Deux esprits, un seul corps
Tim Gallwey a décrit exactement cette scission dans Le jeu intérieur du tennis, un livre destiné aux joueurs de tennis, pas aux dirigeants d'entreprise, mais le mécanisme qu'il décrit se retrouve partout où la performance rencontre la pression. Il a nommé ces deux parties Moi 1 et Moi 2. Moi 1 est l'esprit critique qui commente tout, celui qui donne des instructions et juge chaque geste au moment même où il se produit. Moi 2 sait déjà comment faire. C'est la partie qui a réussi le service ou livré le discours des centaines de fois à l'entraînement, sans voix off nécessaire.
Moi 2 n'a pas besoin de grand chose de votre part. Il a besoin que vous vous ôtiez de son chemin.
Pourquoi réfléchir davantage aggrave les choses
Le réflexe sous pression consiste à ajouter encore plus de réflexion, pas moins, en vérifiant les chiffres une fois de plus ou en répétant la première phrase encore une fois dans sa tête en marchant vers la salle. Ce réflexe est généralement le problème plutôt que la solution. L'argument de Gallwey, qui tient toujours en psychologie du sport de manière plus large, c'est que l'interférence consciente pendant une action déjà maîtrisée a tendance à rendre cette action moins bonne. L'attention se resserre sur la peur de se tromper plutôt que sur la tâche elle-même, et un corps qui savait exactement quoi faire une minute plus tôt se met à douter d'un geste qu'il a fait des milliers de fois.
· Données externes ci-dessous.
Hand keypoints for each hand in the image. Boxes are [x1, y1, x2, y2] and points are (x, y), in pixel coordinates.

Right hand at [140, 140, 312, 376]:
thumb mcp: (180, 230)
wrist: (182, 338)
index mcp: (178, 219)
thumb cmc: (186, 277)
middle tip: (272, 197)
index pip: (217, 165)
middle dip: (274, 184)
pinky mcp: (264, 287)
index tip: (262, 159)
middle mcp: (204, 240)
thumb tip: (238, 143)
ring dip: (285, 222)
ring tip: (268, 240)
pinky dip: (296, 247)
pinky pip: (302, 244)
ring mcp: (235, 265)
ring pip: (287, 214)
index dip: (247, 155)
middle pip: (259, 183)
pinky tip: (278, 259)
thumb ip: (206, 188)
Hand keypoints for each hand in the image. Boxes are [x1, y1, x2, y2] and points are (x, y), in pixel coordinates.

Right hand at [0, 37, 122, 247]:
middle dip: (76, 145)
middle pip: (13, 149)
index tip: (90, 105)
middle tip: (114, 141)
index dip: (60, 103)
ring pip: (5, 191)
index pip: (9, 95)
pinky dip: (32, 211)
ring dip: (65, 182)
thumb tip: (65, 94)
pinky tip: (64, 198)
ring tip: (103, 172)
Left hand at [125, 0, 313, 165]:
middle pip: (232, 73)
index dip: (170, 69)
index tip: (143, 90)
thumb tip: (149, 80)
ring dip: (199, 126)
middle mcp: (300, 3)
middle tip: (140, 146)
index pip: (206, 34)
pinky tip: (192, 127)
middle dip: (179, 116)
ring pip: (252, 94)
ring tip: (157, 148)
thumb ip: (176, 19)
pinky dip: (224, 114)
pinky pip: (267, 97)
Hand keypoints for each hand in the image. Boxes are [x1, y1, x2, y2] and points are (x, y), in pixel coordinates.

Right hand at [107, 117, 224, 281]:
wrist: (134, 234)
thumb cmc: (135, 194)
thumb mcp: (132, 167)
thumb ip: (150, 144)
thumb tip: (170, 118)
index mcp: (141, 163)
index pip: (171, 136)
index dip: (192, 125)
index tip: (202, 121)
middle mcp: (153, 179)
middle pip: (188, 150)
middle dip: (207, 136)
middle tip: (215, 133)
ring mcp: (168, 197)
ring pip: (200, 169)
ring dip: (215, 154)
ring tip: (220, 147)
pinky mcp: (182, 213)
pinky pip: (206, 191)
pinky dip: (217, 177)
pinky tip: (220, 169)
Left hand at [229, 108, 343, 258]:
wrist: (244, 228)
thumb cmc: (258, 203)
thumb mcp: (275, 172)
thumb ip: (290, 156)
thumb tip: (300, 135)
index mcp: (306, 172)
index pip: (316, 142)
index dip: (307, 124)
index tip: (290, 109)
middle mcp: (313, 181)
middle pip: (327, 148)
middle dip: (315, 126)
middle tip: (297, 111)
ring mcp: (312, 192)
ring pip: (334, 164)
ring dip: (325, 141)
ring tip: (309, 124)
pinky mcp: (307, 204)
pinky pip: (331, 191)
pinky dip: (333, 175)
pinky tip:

Ce qui aide réellement ici
Faire taire la voix n'est pas vraiment l'objectif. Cela fonctionne rarement, et essayer la rend généralement plus forte. Le geste le plus efficace consiste à porter votre attention ailleurs, sur un détail physique sans aucun jugement attaché. Le poids du stylo dans votre main. Le mot exact que vous êtes sur le point de dire, sans vous demander si c'est le bon. Expirer plus lentement que vous n'inspirez.
Une chose à essayer
Avant votre prochain moment à haute pression, essayez de nommer un détail neutre sur lequel concentrer votre attention plutôt que sur le résultat, pas un avertissement du genre ne rate pas ça, mais quelque chose de simple et physique, comme la sensation de vos pieds sur le sol au moment où vous commencez à parler. Moi 1 sera encore là. Il ne dirigera simplement plus les opérations.